这几天家家户户忙着检查加固门窗,院里田里有种东西的,争分夺秒地抢收,一些住在低洼处的人家,直接转移安置到镇上的小学。
村委会人员不够,来叫人,方敏周去了,让王衎留在民宿。他力气大点,能避免让外公再闪着腰。
住在城区里的时候,只要待在室内似乎就不必担心,方敏周从未像现在这样参与过台风应急工作。
爸妈和她通话的时候担心也有点埋怨,方敏周说她就是帮着清点应急物资储备,山塘水库巡查的前线工作她没经验,村委的叔叔阿姨们也不会让她去做。
爸妈在电话那头叹气,让她注意安全,当她还是小孩子一样,虽然小的时候每到台风天,爸妈确实都不让她出门。
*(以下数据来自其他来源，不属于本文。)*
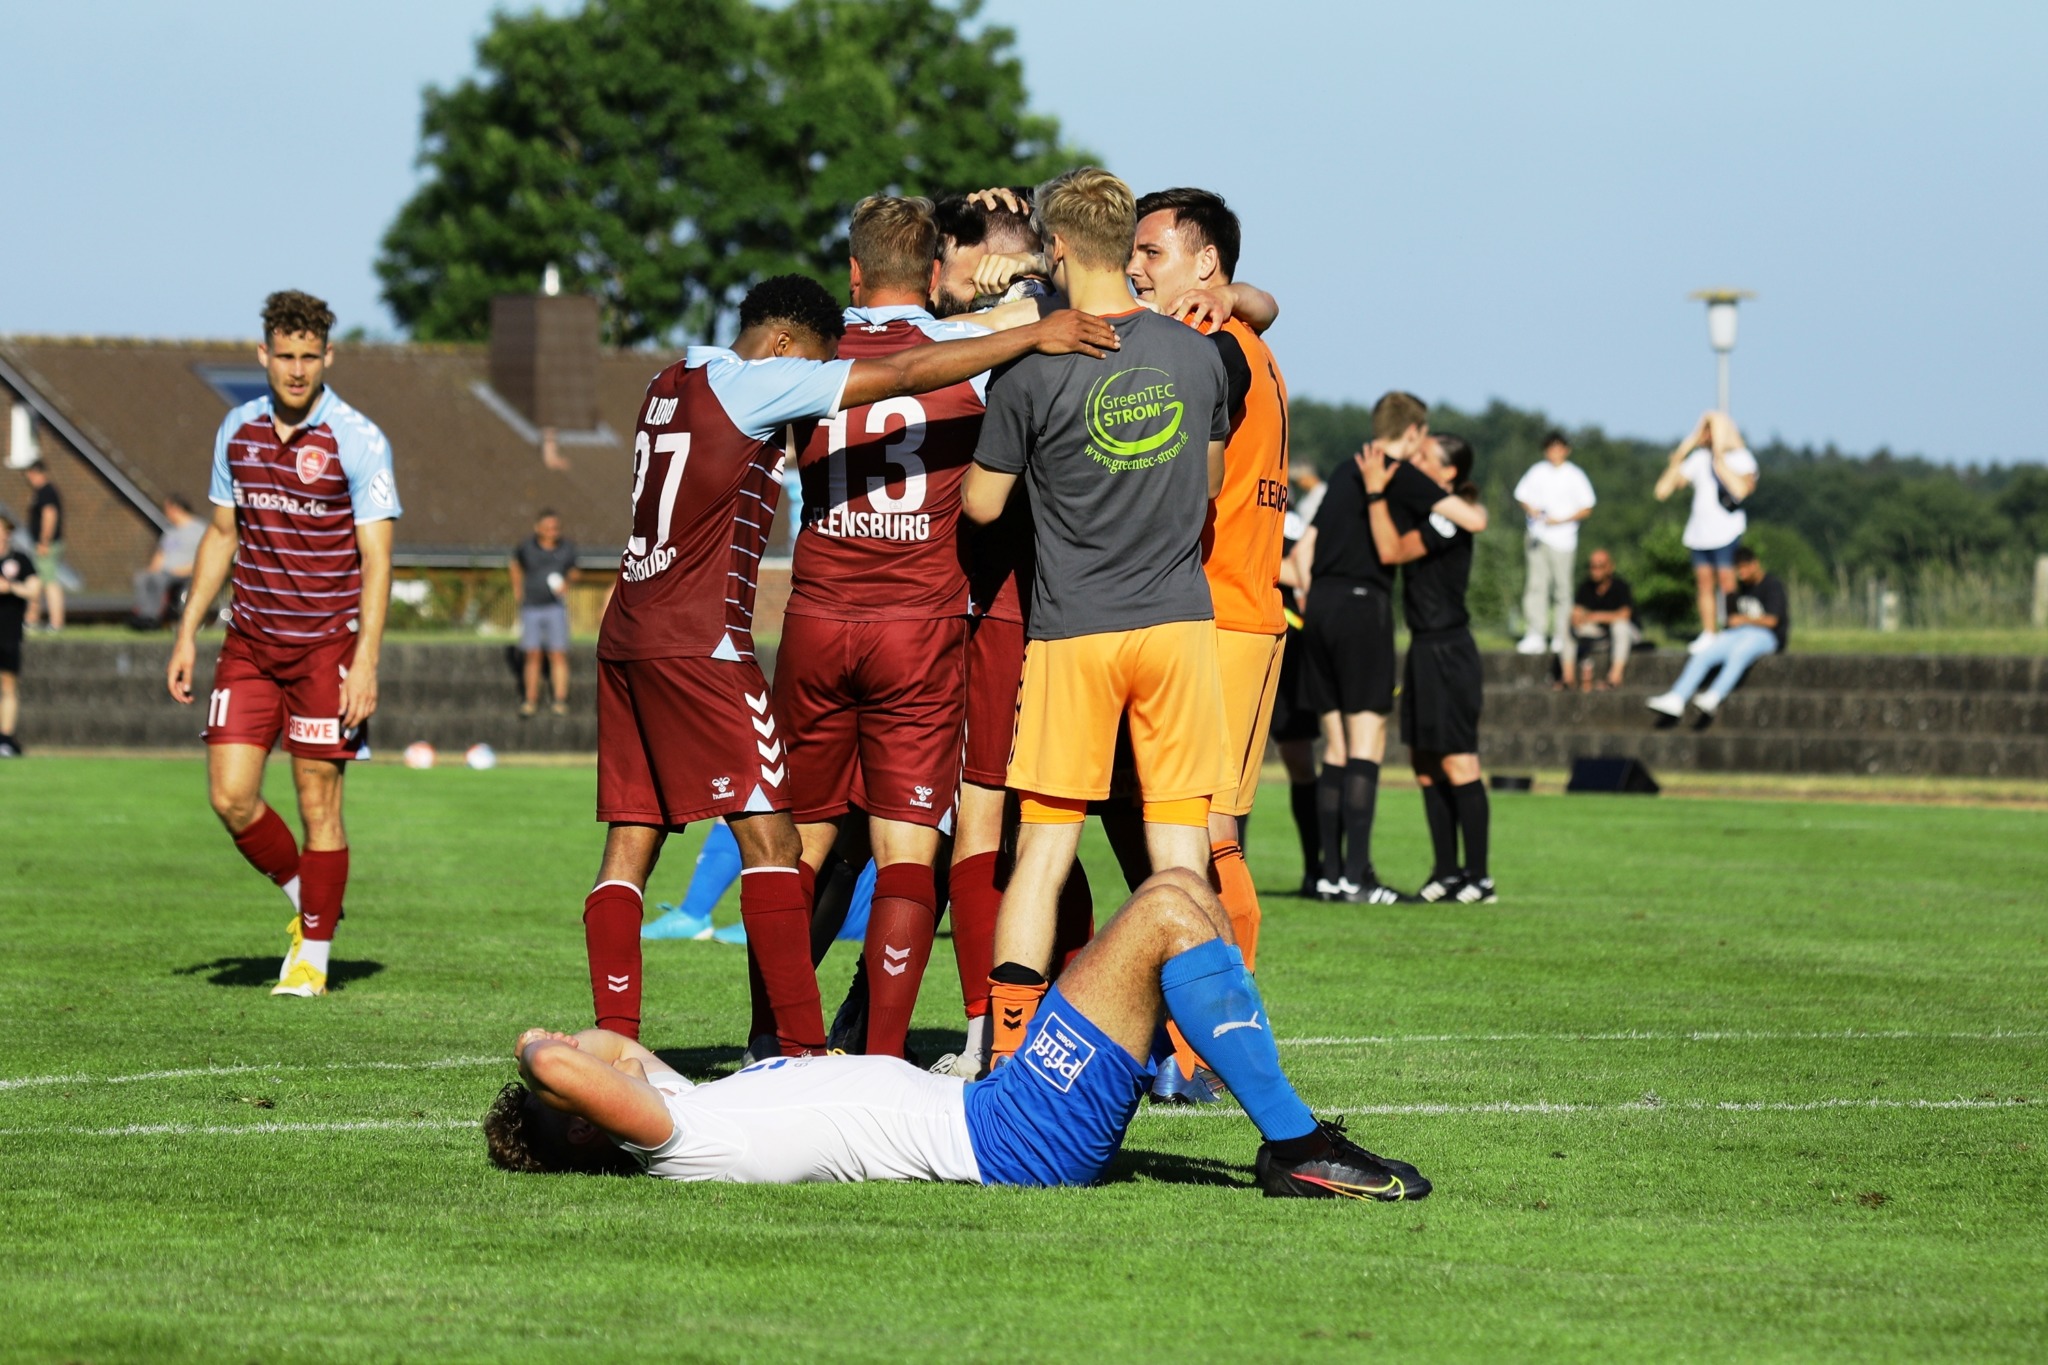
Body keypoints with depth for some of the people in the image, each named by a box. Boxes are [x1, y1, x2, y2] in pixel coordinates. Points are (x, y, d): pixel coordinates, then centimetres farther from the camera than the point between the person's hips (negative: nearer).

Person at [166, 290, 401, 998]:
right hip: (249, 643, 4)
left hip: (327, 646, -4)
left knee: (318, 803, -2)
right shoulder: (238, 431, 5)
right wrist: (188, 633, 12)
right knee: (230, 797, -3)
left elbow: (375, 558, -11)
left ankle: (313, 954, 10)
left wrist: (366, 662, -18)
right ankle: (301, 897, 22)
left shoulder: (358, 440, -10)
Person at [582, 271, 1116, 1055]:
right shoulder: (749, 384, -8)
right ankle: (801, 1049, -10)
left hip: (627, 636, 9)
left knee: (631, 841, 6)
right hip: (699, 640, -9)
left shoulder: (672, 385, 16)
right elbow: (905, 376, -13)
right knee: (769, 837, -7)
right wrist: (1034, 336, -13)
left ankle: (612, 1042, 1)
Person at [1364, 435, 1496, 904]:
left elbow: (1392, 550, -20)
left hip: (1447, 651, -10)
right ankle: (1447, 870, 15)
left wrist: (1377, 491, -17)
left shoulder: (1450, 519, -15)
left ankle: (1479, 877, -4)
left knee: (1457, 761, -7)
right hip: (1424, 649, 10)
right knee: (1424, 761, 10)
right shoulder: (1418, 509, 12)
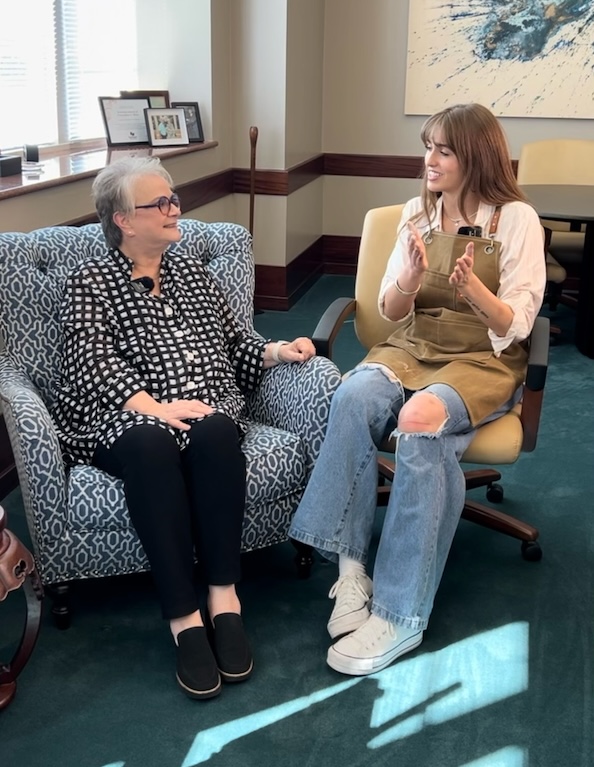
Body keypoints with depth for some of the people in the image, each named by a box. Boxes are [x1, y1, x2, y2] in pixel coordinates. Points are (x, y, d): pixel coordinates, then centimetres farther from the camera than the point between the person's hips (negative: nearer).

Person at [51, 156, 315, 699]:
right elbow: (95, 365, -6)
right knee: (151, 445, -38)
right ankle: (184, 617, -36)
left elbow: (233, 344, 25)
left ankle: (223, 596, -32)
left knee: (213, 435, -34)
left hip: (209, 409, 3)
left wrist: (278, 351, 4)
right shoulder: (90, 283, 9)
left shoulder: (192, 272, 24)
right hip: (125, 419, -3)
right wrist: (155, 408, -23)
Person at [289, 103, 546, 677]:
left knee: (422, 420, -36)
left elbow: (515, 325, -7)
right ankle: (350, 567, -28)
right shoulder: (417, 213, 10)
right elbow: (389, 310, 7)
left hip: (484, 360, -3)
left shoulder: (516, 219, -2)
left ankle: (400, 613, -31)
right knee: (353, 398, -31)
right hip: (411, 349, 4)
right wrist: (409, 279, -16)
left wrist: (473, 288, -27)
忙了一下午回家,天空乌云密布,风雨欲来,台风预计是晚上到。听外婆说,外公和王衎还在后院,她过去一看,外公不知道去哪了,只有王衎和其他工人正绕着谷仓检查。
她站在高一点的地方,过了一会,王衎看到了她。
遥遥望了眼,他忽地用大拇指向她比了个方向——民宿的方向,然后继续对着旁边的工人叮嘱。
他真的变了很多。
方敏周想起高三开学后不久的一天,也是台风,下午的课还没上完,学校宣布提早放学。突如其来的惊喜,几栋教学楼此起彼伏地欢呼,刚打印出来的热腾腾的卷子拿在手上都不嫌烫手了。
回家时她却和王衎小小地吵了一架,因为王衎执意要送她。她把自行车骑得飞快,不愿与王衎并行,但再快,遇到红灯停下时,他总是立刻就贴了上来。
那天晚霞烧的盛大,马路空荡荡的,风狂啸而过,再强的怒火都被吹灭了。知道有王衎跟着她,慢慢地,反而多了层不情不愿的心安。
如此到了她家楼下,她扭头看向王衎,也不好意思再发火,只是着急,催他赶快回家,王衎漫不经心地耸耸肩,问说:“你知道这叫什么吗?”
方敏周没心思和他闹,她说:“快点啦,真的要下雨了。”
他骑车绕着她转了一圈,“这叫——世界末日都要在一起!”
说完,扬长而去,校服被风吹得鼓起来。
她呆在原地面红耳赤,他又扭头看她,整个人沐浴在黄紫色的霞光里,得意洋洋地笑起来,松开一只车把,挥了挥手,“明天见!”
方敏周记得自己当时直想冲他喊一句别耍帅了,哭笑不得地望着他飞驰的身影消失在暮色深处。
又说世界末日又说明天见,到底是要怎样。
她给王衎的房间铺好了床,天色彻底暗了下来,房间里还没开灯。
窗外淅淅沥沥下起雨,方敏周收回视线时,冷不丁地,看到王衎双手抱胸倚着门框。